= Extracted records =
++++++

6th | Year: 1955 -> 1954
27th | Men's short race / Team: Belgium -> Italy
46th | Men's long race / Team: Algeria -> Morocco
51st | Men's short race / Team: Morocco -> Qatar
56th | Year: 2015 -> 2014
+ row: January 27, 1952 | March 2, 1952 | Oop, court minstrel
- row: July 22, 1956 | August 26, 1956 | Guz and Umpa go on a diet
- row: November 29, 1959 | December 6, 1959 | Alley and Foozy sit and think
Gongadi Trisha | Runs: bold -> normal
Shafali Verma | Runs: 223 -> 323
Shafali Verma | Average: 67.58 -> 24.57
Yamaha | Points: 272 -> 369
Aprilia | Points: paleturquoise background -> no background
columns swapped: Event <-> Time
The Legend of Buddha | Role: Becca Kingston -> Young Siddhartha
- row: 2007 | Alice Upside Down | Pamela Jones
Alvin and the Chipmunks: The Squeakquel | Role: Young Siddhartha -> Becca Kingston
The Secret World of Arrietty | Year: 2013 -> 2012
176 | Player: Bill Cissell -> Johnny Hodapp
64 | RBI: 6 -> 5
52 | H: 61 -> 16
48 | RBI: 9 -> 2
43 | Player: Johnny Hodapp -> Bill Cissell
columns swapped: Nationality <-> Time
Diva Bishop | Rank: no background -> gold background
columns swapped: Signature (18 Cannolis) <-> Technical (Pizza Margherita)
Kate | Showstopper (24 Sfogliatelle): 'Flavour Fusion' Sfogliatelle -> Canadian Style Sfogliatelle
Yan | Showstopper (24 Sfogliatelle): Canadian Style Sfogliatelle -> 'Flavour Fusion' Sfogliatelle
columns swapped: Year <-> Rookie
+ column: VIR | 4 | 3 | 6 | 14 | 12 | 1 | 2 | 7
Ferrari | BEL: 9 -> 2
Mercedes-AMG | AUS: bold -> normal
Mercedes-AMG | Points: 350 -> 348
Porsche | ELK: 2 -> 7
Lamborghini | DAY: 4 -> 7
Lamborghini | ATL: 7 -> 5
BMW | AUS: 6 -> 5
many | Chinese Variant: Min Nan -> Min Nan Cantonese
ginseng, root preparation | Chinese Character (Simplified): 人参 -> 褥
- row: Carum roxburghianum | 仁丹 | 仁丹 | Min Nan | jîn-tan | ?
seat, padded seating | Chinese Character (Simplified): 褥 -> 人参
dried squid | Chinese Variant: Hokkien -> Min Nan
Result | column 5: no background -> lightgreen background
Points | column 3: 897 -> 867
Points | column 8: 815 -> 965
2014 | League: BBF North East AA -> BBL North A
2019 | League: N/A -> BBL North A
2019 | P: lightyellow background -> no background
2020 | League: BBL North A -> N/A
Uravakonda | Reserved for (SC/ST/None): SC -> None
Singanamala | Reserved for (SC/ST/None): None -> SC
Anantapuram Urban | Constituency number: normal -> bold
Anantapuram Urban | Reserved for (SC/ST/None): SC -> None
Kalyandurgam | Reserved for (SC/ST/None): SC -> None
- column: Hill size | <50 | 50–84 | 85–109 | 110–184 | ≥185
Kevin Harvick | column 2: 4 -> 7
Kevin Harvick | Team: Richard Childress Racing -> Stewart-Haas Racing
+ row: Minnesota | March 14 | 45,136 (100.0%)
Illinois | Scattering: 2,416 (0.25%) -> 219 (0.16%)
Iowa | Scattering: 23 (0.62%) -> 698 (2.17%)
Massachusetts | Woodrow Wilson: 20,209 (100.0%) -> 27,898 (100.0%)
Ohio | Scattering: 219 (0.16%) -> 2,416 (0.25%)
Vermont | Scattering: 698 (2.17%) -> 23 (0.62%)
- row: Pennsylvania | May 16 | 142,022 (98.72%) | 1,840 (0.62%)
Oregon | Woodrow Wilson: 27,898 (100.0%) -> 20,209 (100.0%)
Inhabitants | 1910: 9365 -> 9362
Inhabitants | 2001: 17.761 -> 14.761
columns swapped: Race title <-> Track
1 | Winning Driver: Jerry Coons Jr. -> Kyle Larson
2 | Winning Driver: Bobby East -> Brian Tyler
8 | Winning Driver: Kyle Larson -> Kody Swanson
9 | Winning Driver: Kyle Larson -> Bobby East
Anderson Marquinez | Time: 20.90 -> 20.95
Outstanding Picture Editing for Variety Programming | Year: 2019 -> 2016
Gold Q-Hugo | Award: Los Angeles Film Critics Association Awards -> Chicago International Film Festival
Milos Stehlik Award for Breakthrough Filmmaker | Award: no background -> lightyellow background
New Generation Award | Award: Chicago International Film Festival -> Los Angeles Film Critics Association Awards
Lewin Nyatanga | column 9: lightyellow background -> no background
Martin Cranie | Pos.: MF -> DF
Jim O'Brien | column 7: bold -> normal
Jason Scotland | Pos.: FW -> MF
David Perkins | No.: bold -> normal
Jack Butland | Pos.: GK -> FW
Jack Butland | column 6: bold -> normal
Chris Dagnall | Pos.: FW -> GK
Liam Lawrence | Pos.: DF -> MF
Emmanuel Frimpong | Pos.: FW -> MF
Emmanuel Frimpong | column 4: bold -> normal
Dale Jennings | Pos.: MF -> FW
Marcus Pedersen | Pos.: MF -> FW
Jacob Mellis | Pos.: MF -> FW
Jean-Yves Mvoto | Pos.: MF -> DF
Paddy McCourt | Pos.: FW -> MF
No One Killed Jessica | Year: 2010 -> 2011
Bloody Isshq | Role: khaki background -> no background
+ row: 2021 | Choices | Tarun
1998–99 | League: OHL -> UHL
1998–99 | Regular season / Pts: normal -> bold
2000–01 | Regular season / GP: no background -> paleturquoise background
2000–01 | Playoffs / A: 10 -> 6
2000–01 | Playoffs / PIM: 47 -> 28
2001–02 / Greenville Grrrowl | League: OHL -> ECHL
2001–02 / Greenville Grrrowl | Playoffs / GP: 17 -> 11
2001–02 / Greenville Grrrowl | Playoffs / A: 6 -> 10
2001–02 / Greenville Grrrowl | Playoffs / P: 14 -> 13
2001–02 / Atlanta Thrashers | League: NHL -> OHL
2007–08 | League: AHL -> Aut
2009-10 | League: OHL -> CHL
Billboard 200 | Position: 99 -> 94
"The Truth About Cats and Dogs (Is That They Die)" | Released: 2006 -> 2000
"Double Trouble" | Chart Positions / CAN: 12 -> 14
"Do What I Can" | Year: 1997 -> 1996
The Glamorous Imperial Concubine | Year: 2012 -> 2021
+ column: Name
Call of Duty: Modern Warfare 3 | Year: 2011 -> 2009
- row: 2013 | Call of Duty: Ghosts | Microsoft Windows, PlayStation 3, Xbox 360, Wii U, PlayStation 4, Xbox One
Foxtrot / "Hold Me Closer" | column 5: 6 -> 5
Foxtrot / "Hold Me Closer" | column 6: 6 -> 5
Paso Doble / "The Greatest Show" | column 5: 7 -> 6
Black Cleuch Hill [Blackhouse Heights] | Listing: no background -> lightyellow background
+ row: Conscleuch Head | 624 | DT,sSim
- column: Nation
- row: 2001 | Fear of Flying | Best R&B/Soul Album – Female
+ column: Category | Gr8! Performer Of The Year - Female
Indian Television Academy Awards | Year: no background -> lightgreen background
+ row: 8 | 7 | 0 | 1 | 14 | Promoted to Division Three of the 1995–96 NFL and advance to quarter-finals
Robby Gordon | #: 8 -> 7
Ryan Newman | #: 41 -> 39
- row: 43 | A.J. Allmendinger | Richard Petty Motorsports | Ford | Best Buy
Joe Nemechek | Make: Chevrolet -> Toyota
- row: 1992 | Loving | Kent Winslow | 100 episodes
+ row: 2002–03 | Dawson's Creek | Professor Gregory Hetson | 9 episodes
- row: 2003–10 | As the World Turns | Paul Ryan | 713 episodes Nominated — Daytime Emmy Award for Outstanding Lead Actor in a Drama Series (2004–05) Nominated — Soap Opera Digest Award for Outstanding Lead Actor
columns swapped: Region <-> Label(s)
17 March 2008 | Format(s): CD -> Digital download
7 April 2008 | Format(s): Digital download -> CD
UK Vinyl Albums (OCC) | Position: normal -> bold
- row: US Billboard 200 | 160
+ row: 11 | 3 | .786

++++++

Return the lines of the entries unchanged, starting at the first line and ending at the line that contains "Diva Bishop |", including both of those lines.

6th | Year: 1955 -> 1954
27th | Men's short race / Team: Belgium -> Italy
46th | Men's long race / Team: Algeria -> Morocco
51st | Men's short race / Team: Morocco -> Qatar
56th | Year: 2015 -> 2014
+ row: January 27, 1952 | March 2, 1952 | Oop, court minstrel
- row: July 22, 1956 | August 26, 1956 | Guz and Umpa go on a diet
- row: November 29, 1959 | December 6, 1959 | Alley and Foozy sit and think
Gongadi Trisha | Runs: bold -> normal
Shafali Verma | Runs: 223 -> 323
Shafali Verma | Average: 67.58 -> 24.57
Yamaha | Points: 272 -> 369
Aprilia | Points: paleturquoise background -> no background
columns swapped: Event <-> Time
The Legend of Buddha | Role: Becca Kingston -> Young Siddhartha
- row: 2007 | Alice Upside Down | Pamela Jones
Alvin and the Chipmunks: The Squeakquel | Role: Young Siddhartha -> Becca Kingston
The Secret World of Arrietty | Year: 2013 -> 2012
176 | Player: Bill Cissell -> Johnny Hodapp
64 | RBI: 6 -> 5
52 | H: 61 -> 16
48 | RBI: 9 -> 2
43 | Player: Johnny Hodapp -> Bill Cissell
columns swapped: Nationality <-> Time
Diva Bishop | Rank: no background -> gold background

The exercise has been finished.